06/18/2009 at 4:06 pm
We are a web agency of 3, but we have been working with some of our clients for 8 years.
So I wouldn’t say that size of agency is the issue, I just think a major reason is basic service levels.
We care about our clients becuase we deal with them day in and day out, and ultimately if we dont care, they will walk and we will get no cash…so that is the key really.
Staff in larger agencies don’t really care or have the same passion as say an owner/director. They can walk and flick between agencies.
Here in the UK, we come across stories all the time from our potential clients of how badly they have been treated by the existing agency, and it still amazes me.

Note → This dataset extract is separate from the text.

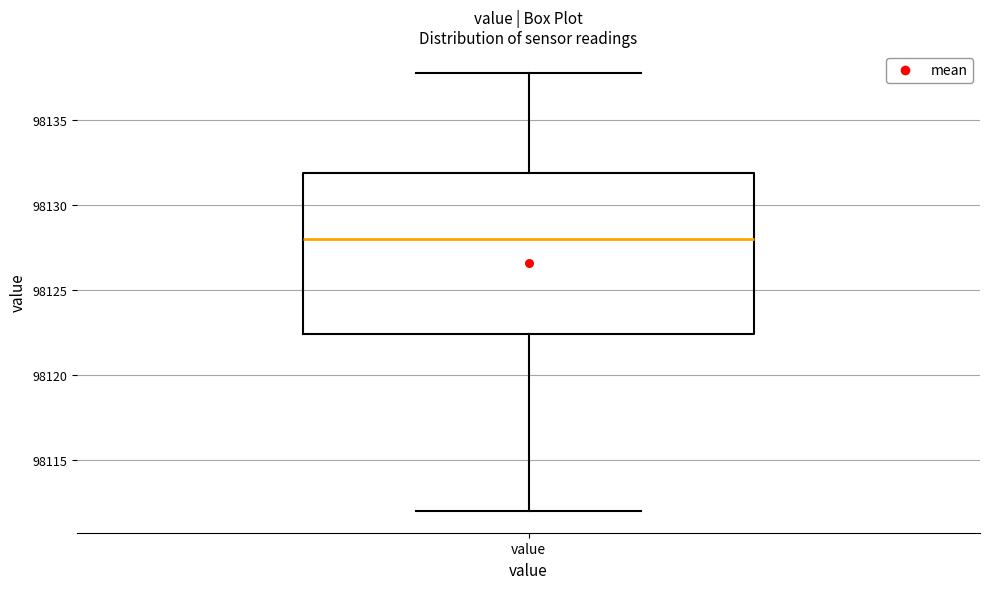

Where does the median line of the box for value sit on the y-axis? The values are not printed on the chart, so give them approximately, as read against the axis.

98128.0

We all have our moans about clients, thats what keeps you on your toes, changing briefs, late content etc…its the clients prerogative, but clients are our bread and butter, so treat them with kid gloves and work on the relationship…Its just good business sense…
it is down to customer
06/20/2009 at 2:30 pm
Great post! I’ve seen both sides of the behavior. Both sides can get ugly. In tough times like this high efficiency is key. Positive behavior and excellent communication is key.